EXERCISE PROMPT. Can you update everything from the line containing "elevation (m): 3058" down to the end of the items so that "locality" becomes "site" and nothing else changes?

:: AVAILABLE RECORDS

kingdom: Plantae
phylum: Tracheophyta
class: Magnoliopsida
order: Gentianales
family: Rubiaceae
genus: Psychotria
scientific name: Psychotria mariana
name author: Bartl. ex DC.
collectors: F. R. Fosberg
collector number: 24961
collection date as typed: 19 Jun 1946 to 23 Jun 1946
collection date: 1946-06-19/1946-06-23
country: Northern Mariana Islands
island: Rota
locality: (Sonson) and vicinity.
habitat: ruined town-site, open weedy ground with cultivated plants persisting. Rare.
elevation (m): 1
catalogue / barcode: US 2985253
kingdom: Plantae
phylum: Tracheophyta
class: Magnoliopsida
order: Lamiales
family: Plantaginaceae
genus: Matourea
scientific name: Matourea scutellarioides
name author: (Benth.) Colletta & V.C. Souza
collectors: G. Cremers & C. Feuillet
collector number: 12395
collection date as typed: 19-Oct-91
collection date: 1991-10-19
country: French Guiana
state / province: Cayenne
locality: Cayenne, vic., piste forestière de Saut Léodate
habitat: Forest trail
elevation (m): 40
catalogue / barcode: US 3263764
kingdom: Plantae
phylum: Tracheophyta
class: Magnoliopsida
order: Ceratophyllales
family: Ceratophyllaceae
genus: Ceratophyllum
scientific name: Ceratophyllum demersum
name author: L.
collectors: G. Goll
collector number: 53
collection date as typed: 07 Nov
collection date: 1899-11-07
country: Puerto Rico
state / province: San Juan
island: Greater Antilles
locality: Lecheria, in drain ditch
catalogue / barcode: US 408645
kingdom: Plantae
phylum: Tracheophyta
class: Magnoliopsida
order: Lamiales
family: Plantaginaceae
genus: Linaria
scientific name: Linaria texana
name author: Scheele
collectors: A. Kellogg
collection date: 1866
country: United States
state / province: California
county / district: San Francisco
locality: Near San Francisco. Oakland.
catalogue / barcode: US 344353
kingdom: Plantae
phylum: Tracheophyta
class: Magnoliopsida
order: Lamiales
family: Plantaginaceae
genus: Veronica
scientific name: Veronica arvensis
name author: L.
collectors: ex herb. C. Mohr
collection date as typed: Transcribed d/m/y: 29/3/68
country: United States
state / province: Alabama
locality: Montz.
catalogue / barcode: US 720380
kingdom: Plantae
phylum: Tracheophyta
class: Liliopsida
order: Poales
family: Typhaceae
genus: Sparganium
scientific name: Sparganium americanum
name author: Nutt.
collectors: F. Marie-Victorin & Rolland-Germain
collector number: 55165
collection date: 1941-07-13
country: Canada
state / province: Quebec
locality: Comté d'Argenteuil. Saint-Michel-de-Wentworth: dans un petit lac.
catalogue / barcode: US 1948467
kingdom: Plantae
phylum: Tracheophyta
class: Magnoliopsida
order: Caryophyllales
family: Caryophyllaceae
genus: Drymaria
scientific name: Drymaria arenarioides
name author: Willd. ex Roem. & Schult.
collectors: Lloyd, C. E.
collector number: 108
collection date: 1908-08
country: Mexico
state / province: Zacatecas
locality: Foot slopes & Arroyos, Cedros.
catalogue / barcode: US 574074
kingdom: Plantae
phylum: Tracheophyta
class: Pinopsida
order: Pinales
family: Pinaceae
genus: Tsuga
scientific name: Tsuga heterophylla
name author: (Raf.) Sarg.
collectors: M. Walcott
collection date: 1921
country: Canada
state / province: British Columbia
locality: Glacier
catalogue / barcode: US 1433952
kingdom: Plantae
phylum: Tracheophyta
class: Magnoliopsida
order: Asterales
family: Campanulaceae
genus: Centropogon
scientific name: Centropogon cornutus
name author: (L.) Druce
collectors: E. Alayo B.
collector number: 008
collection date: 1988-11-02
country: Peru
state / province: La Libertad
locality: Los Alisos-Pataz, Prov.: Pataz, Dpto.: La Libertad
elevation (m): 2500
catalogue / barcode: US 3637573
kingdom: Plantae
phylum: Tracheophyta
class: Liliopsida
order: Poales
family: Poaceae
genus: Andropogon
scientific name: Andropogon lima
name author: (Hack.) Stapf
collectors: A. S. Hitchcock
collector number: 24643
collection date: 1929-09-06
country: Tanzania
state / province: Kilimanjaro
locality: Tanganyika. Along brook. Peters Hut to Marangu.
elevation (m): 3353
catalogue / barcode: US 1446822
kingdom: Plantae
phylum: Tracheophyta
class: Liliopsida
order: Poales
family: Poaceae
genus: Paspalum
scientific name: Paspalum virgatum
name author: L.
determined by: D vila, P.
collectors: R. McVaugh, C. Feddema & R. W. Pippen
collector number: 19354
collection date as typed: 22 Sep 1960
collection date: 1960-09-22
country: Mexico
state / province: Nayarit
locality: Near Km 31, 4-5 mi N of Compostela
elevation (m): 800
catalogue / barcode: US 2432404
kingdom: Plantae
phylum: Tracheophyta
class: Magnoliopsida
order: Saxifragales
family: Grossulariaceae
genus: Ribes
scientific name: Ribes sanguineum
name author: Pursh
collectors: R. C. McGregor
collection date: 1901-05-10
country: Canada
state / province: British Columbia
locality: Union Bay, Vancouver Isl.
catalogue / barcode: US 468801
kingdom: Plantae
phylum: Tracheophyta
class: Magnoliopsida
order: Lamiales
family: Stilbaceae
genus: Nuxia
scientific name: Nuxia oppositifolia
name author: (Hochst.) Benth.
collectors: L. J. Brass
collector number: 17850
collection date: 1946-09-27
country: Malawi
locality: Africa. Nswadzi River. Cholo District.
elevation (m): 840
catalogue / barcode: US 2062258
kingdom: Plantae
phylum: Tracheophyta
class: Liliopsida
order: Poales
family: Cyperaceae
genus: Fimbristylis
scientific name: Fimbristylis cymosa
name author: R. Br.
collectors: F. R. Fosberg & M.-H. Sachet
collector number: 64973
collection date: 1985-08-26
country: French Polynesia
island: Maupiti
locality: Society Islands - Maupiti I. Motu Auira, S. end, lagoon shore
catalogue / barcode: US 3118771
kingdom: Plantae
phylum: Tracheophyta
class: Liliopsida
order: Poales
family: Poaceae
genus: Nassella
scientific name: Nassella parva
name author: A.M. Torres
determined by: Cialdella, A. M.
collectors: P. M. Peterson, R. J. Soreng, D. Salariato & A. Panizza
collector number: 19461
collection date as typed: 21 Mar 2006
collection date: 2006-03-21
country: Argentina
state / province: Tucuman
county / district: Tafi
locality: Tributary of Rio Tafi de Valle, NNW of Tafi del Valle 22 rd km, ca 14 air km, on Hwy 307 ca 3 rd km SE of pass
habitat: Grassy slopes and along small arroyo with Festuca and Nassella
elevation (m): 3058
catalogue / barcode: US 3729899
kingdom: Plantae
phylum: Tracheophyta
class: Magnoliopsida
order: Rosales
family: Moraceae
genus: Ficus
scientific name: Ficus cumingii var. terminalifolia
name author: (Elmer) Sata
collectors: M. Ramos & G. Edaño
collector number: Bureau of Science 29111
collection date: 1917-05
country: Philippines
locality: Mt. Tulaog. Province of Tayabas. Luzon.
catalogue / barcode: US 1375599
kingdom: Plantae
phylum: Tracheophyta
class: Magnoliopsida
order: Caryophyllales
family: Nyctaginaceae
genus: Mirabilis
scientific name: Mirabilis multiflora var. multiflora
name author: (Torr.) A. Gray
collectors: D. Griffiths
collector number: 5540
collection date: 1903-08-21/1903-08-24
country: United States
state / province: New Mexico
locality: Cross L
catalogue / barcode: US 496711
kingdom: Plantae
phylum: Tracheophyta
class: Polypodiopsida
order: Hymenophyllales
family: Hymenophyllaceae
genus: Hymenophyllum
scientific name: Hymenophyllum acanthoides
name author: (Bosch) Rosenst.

::::

SOLUTION BELOW.
elevation (m): 3058
catalogue / barcode: US 3729899
kingdom: Plantae
phylum: Tracheophyta
class: Magnoliopsida
order: Rosales
family: Moraceae
genus: Ficus
scientific name: Ficus cumingii var. terminalifolia
name author: (Elmer) Sata
collectors: M. Ramos & G. Edaño
collector number: Bureau of Science 29111
collection date: 1917-05
country: Philippines
site: Mt. Tulaog. Province of Tayabas. Luzon.
catalogue / barcode: US 1375599
kingdom: Plantae
phylum: Tracheophyta
class: Magnoliopsida
order: Caryophyllales
family: Nyctaginaceae
genus: Mirabilis
scientific name: Mirabilis multiflora var. multiflora
name author: (Torr.) A. Gray
collectors: D. Griffiths
collector number: 5540
collection date: 1903-08-21/1903-08-24
country: United States
state / province: New Mexico
site: Cross L
catalogue / barcode: US 496711
kingdom: Plantae
phylum: Tracheophyta
class: Polypodiopsida
order: Hymenophyllales
family: Hymenophyllaceae
genus: Hymenophyllum
scientific name: Hymenophyllum acanthoides
name author: (Bosch) Rosenst.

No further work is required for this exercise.